• _Request_: In the entries below, copy the lines starting with the one that contains "2025-05-27 | 9.31%" and ending with the one that contains "2025-06-06 | 9.20%". Include both of those lines and keep every character unchanged.

------------------------------------------------

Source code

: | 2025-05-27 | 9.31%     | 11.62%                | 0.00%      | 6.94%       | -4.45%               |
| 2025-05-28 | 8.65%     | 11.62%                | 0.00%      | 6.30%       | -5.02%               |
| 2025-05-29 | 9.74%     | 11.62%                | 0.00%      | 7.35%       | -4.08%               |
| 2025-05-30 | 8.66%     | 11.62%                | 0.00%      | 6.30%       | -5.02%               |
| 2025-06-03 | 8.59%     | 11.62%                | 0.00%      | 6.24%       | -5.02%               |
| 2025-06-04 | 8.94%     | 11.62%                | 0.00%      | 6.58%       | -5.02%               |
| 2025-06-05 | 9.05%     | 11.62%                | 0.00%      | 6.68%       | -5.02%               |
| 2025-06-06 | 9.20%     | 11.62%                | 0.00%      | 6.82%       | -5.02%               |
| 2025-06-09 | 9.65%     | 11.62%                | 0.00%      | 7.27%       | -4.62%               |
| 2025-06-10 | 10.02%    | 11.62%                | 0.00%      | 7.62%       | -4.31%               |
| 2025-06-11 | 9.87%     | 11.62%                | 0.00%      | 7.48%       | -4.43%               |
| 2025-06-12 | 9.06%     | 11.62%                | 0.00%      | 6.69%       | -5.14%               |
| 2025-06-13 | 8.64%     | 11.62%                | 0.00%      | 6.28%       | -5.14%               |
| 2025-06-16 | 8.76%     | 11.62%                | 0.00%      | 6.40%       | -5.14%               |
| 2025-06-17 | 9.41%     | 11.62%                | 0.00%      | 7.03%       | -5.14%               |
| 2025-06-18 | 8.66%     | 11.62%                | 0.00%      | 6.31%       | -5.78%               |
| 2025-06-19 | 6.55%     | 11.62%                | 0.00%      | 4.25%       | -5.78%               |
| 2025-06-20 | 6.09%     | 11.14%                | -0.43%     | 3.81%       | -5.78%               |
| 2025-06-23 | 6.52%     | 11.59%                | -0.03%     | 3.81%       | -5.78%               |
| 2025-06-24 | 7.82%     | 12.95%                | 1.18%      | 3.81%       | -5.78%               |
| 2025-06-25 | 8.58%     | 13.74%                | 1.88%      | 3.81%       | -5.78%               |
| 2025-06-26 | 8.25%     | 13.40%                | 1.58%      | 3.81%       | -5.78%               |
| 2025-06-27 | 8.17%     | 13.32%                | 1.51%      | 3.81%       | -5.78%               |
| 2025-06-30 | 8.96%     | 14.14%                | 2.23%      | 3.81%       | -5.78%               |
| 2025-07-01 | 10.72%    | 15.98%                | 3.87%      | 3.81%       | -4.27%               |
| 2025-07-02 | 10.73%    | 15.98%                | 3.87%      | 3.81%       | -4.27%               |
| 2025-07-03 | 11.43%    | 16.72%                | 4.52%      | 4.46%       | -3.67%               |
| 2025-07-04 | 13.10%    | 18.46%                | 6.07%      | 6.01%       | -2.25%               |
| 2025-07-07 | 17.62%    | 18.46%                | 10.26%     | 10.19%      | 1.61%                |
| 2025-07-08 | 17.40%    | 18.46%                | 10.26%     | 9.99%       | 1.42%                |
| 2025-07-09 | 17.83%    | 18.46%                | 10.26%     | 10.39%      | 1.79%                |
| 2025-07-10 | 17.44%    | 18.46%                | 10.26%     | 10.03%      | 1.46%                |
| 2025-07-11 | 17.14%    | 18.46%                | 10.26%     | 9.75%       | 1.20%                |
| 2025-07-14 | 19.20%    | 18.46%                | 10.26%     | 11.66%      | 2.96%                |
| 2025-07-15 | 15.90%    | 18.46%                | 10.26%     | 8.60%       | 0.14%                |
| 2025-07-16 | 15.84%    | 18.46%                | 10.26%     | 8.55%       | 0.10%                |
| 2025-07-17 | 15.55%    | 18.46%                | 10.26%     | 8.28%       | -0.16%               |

------------------------------------------------

• _Written solution_:
: | 2025-05-27 | 9.31%     | 11.62%                | 0.00%      | 6.94%       | -4.45%               |
| 2025-05-28 | 8.65%     | 11.62%                | 0.00%      | 6.30%       | -5.02%               |
| 2025-05-29 | 9.74%     | 11.62%                | 0.00%      | 7.35%       | -4.08%               |
| 2025-05-30 | 8.66%     | 11.62%                | 0.00%      | 6.30%       | -5.02%               |
| 2025-06-03 | 8.59%     | 11.62%                | 0.00%      | 6.24%       | -5.02%               |
| 2025-06-04 | 8.94%     | 11.62%                | 0.00%      | 6.58%       | -5.02%               |
| 2025-06-05 | 9.05%     | 11.62%                | 0.00%      | 6.68%       | -5.02%               |
| 2025-06-06 | 9.20%     | 11.62%                | 0.00%      | 6.82%       | -5.02%               |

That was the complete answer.